[Document text]
##############################

On the morning of March 18, 1990, two thieves dressed as Boston police walked into the Isabella Stewart Gardner Museum and 81 minutes later walked out with an estimated $500 million USD worth of fine art, including Rembrandt’sThe Storm on the Sea of Galilee and Vermeer’s The Concert (shown above; detail). Ever since that infamous day, empty frames occupy the missing artwork’s former locations on the walls of the Gardner Museum. Those frames might be filled once again, however, if a new announcement by the F.B.I. that they’re close to cracking the case is true. Timed on the 23rd anniversary of the crime, the F.B.I.’s claim raises hopes that the greatest art theft and one of the most followed and well-documented art crime investigations might finally be solved.
The piece in The New York Times by Katharine Q. Seelye and Tom Mashberg manages to capture much of the frustrating nature of the F.B.I. announcement itself. The authorities claim that they had traced the paintings to Connecticut and suspect they were sold in Philadelphia in the 1990s, but lost the scent at that point. During the press conference, the feds didn’t acknowledge timing the news story for the anniversary, saying only that “significant investigative progress in the search” had been made and that the “final chapter” of the hunt was in the works. United States attorney Carmen Ortiz squashed that note of optimism with a diplomatic “optimis[m] that one day soon the paintings would be returned to their rightful place.” So, are they close or aren’t they? Only the investigators (and maybe the crooks) know for sure.

##############################

[Problems]
1. In one to three sentences, explain why the Gardner Museum theft article calls the F.B.I. announcement frustrating.
2. Proceed with the Gardner Museum theft article, starting after its last sentence.
The records that come next are separate from the Gardner Museum theft article.

[Dataset]
##############################

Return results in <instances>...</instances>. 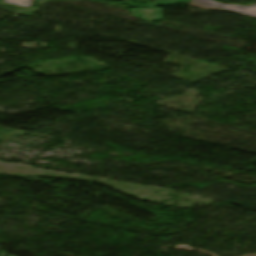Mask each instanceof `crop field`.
Wrapping results in <instances>:
<instances>
[{"label": "crop field", "instance_id": "1", "mask_svg": "<svg viewBox=\"0 0 256 256\" xmlns=\"http://www.w3.org/2000/svg\"><path fill=\"white\" fill-rule=\"evenodd\" d=\"M191 2L206 4L210 6H220V7H224L225 10L237 12L240 14H244V15H248L256 18V7L225 6L211 0H192Z\"/></svg>", "mask_w": 256, "mask_h": 256}, {"label": "crop field", "instance_id": "2", "mask_svg": "<svg viewBox=\"0 0 256 256\" xmlns=\"http://www.w3.org/2000/svg\"><path fill=\"white\" fill-rule=\"evenodd\" d=\"M5 2L20 5V6H24V7H29L32 4L33 0H5ZM25 2H27L29 4L24 5Z\"/></svg>", "mask_w": 256, "mask_h": 256}]
</instances>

##############################

[Answers by task]
1. The F.B.I. said it had traced the paintings to Connecticut and suspected they were sold in Philadelphia in the 1990s, but it lost the trail there. It claimed "significant investigative progress" and a coming "final chapter," yet United States attorney Carmen Ortiz tempered this with only optimism that the paintings would be returned "one day soon," so it is unclear whether investigators are actually close.

2.
Or perhaps this is all a ruse, a shaking of the art crime tree to see what falls out? As much as we want to imagine a supervillain like Dr. No secretly enjoying in his evil lair his ill-gotten Portrait of the Duke of Wellington by Goya (to the astonishment of James Bond in the film Dr. No), the reality is much more mundane. The only time stolen art usually surfaces is during possible transactions, which are as much a fiction as a Bond film considering how difficult it is to move high priced art. Vincenzo Peruggia kept the Mona Lisa hidden under his bed for 2 years and could have kept it there for many more if he hadn’t tried to sell the painting to a gallery in Italy, which he felt was the “real” home for da Vinci’s masterpiece and not France’s Louvre. What bed or warehouse now hides the Vermeer, Rembrandt, and other missing works, assuming that they even exist anymore at all?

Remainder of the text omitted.